Known in Amenhotep’s time as pr Haj or ‘House of Rejoicing’ and also as the Palace of the Dazzling Aten, Dja-rukha was the king’s permanent Theban base. Covering over 80 hectares, the complex included four palaces, accommodation for relatives of the king and their large retinues, accommodation for the vizier and other high-ranking officials, three audience halls, parade grounds, a temple of Amun, an administrative section (the West Villas), at least two village areas for palace workmen and other buildings. His mortuary temple, no longer in existence, lay about a mile south-west of the complex. Dja-rukha was used by Amenhotep on an intermittent basis until the king 'retired' there in regnal year 29 ten years before he died.
 
The residential palace was serviced by its own large artificial harbour now known as the Birket Habu, a 200,000 square metre harbour basin, built by Amenhotep to enable easy passage to Waset across the Nile. The artificial hills still in existence around the Birket Habu are evidence of the massive undertaking to create it. The harbour also formed the part of the setting for Amenhotep’s Sed-festival which was celebrated three times in his reign, the first of which marked his newly deified state as Aten Tjehen or the Dazzling Aten. The desert altar at Kom al-Samak, which was probably connected to the residential palace by a causeway, was integral to the king’s Sed-festivals.

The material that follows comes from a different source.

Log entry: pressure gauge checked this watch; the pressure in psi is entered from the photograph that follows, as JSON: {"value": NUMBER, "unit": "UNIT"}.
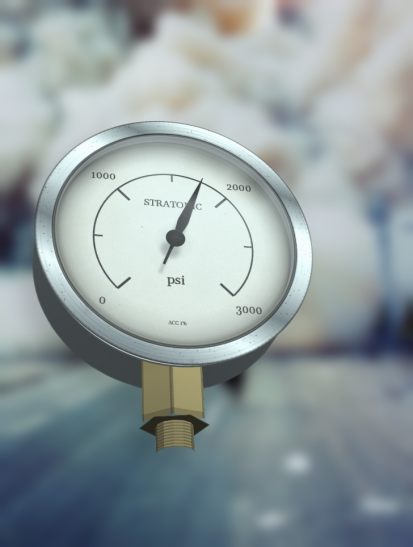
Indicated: {"value": 1750, "unit": "psi"}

                  RUINS OF AMENOPHIS III'S DJA-RUKHA PALACE

Dja-rukha’s location on the West Bank was probably a strategic one. Unlike other rulers who had taken up temporary residence in courts connected with Karnak when festive and sacred occasions required their attendance, Amenhotep went against established custom by building a permanent residence across the river. Its location may have signified a calculated move to distance himself from the interference in his affairs by the increasingly powerful sect of Amun.

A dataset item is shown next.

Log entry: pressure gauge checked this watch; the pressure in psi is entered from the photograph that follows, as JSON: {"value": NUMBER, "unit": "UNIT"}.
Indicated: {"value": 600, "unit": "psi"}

Due to Amenhotep’s practice of marrying foreign princesses to consolidate Egypt’s relations with its neighbours, the court would have been a relatively cosmopolitan one. Wives of royal birth such as the Mitannian princesses Gilukhepa and Tadukhepa brought with them hundreds of attendants. In addition, artisans from the Aegean islands who left a lasting legacy in the new stylistic conventions evidenced in the palace’s elegant murals must have brought with them other cultural influences. Combined, these things may have contributed to a polyglot domestic environment that affected the nature of the court at Dja-rukha in many subtle ways.

Built of painted mudbrick with wooden columns and roof beams, with stone used sparingly for the flooring of baths, column bases and door sills, the palace featured plastered walls that, in some rooms, were painted with murals depicting plants, animals and decorative motifs, their naturalistic style suggesting a direct Minoan influence. Existing fragments of the brilliantly coloured decorative murals that once graced the walls and now-fallen ceilings of the palace still suggest its beauty and elegance. Spiral patterns, rosettes and other repeating motifs hint at the Egyptian love of pattern and order.

Known in Arabic as the ‘place of debris’, the Malkata site was relatively intact until 1888. Poorly handled excavations at that time and the removal of much material between 1910 and 1920 by New York’s Metropolitan Museum seriously impoverished the site. Further excavation occurred in the 1970s under the aegis of the University of Pennsylvania. From the mid 1980’s, a team from Waseda University in Japan re-excavated a number of the rooms including the Pharaoh's bedchamber in the main palace. Some sections of the site are still to be investigated. In time no doubt others will come to prise yet a little more information from the dust and the cracked mud remains.